However, if the surrendered option is an Incentive Option, the Take-Over Price
shall not exceed the price per share described in clause (i) above.

     LL.  10% SHAREHOLDER shall mean the owner of stock (as determined under
Code Section 424(d)) possessing more than ten percent (10%) of the total
combined voting power of all classes of stock of the Corporation (or any Parent
or Subsidiary).

     MM.  UNDERWRITING AGREEMENT shall mean the agreement between the
Corporation and the underwriter or underwriters managing the initial public
offering of the Common Stock.

     NN.  UNDERWRITING DATE shall mean the date on which the Underwriting
Agreement is executed and priced in connection with an initial public offering
of the Common Stock.

     OO.  WITHHOLDING TAXES shall mean the Federal, state and local income and
employment withholding taxes to which the holder of Non-Statutory Options or
unvested shares of Common Stock may become subject in connection with the
exercise of those options or the vesting of those shares.

                                     -A5-


                 AMENDMENT NO. 1 TO 2000 STOCK INCENTIVE PLAN
                 --------------------------------------------

     The third sentence of Article I Section V.A. of the 2000 Plan is hereby
deleted in its entirety and replaced with the following:

          "Such authorized reserve consists of (i) the number of shares which
     remain available for issuance, as of the Plan Effective Date, under the
     Predecessor Plans (45,000,000 shares), including the shares subject to the
     outstanding options to be incorporated into the Plan and the additional
     shares which would otherwise be available for future grants, plus (ii) an
     increase of 2,000,000 shares authorized by the Board but subject to
     shareholder approval prior to the Section 12 Registration Date."

                                      -1-


                 AMENDMENT NO. 2 TO 2000 STOCK INCENTIVE PLAN
                 --------------------------------------------

     Section V.A. of Article I of the 2000 Plan is hereby deleted in its
entirety and replaced with the following:

          "The stock issuable under the Plan shall be shares of authorized but
     unissued or reacquired Common Stock, including shares repurchased by the
     Corporation on the open market. The number of shares of Common Stock
     initially reserved for issuance over the term of the Plan shall not exceed
     49,286,606 shares.  Such authorized reserve consists of (i) the number of
     shares which remain available for issuance, as of the Plan Effective Date,
     under the Predecessor Plans (45,000,000 shares), including the shares
     subject to the outstanding options to be incorporated into the Plan and the
     additional shares which would otherwise be available for future grants,
     plus (ii) an increase of 4,286,606 shares authorized by the Board but
     subject to shareholder approval prior to the Section 12 Registration Date."

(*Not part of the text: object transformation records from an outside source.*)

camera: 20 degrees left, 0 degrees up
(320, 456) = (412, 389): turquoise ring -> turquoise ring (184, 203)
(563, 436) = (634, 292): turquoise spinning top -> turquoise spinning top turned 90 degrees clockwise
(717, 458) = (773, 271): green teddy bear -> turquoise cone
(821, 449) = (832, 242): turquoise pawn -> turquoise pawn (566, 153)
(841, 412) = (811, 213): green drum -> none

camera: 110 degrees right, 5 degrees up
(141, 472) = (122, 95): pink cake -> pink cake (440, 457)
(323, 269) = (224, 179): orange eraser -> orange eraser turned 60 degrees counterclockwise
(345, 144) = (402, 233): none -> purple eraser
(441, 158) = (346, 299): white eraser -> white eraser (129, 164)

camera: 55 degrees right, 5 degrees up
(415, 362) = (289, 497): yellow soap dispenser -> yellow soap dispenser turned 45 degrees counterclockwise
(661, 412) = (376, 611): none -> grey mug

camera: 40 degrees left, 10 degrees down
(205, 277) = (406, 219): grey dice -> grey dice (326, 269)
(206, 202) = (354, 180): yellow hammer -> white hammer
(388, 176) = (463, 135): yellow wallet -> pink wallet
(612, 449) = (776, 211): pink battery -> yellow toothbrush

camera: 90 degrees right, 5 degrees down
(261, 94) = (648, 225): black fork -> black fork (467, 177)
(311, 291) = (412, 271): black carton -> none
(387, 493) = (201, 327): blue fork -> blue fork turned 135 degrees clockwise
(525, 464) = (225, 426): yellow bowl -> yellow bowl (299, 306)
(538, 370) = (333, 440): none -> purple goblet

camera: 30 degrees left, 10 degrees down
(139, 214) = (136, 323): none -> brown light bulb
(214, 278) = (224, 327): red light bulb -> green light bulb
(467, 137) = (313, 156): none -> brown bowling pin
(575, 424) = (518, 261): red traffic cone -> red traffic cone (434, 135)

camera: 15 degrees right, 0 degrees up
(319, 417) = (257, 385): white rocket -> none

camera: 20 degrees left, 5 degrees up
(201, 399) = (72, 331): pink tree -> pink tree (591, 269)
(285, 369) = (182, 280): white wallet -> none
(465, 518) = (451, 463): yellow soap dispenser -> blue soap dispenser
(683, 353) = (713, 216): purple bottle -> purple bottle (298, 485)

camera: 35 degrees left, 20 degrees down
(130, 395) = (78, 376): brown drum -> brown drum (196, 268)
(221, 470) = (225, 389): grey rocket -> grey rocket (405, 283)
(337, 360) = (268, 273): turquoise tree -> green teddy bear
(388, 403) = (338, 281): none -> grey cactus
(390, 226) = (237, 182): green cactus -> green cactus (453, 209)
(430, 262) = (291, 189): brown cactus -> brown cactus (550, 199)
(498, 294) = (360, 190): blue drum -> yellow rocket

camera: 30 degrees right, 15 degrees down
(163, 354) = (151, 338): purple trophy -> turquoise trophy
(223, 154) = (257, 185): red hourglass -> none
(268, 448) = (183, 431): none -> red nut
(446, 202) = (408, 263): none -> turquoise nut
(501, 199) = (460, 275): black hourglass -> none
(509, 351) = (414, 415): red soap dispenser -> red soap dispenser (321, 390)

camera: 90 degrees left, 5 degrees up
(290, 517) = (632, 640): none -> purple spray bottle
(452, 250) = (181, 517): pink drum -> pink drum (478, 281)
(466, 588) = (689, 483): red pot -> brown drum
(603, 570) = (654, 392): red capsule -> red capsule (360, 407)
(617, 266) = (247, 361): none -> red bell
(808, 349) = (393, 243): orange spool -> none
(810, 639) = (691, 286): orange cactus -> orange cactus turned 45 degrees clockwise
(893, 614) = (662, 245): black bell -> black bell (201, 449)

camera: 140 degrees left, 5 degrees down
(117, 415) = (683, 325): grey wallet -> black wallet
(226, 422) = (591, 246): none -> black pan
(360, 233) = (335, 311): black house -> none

     Section V.B. of Article I of the 2000 Plan is hereby deleted in its
entirety and replaced with the following:

          "The number of shares of Common Stock available for issuance under the
     Plan shall automatically increase on the first trading day of January each
     calendar year during the term of the Plan, beginning with calendar year
     2002, by an amount equal to four percent (4%) of the total number of shares
     of Class A and Class B Common Stock outstanding on the last trading day in
     December of the immediately preceding calendar year, but in no event shall
     any such annual increase exceed 5,000,000 shares and in no event shall the
     aggregate number of shares of Common Stock available for issuance under the
     Plan (as adjusted for all such annual increases) exceed 100,000,000
     shares."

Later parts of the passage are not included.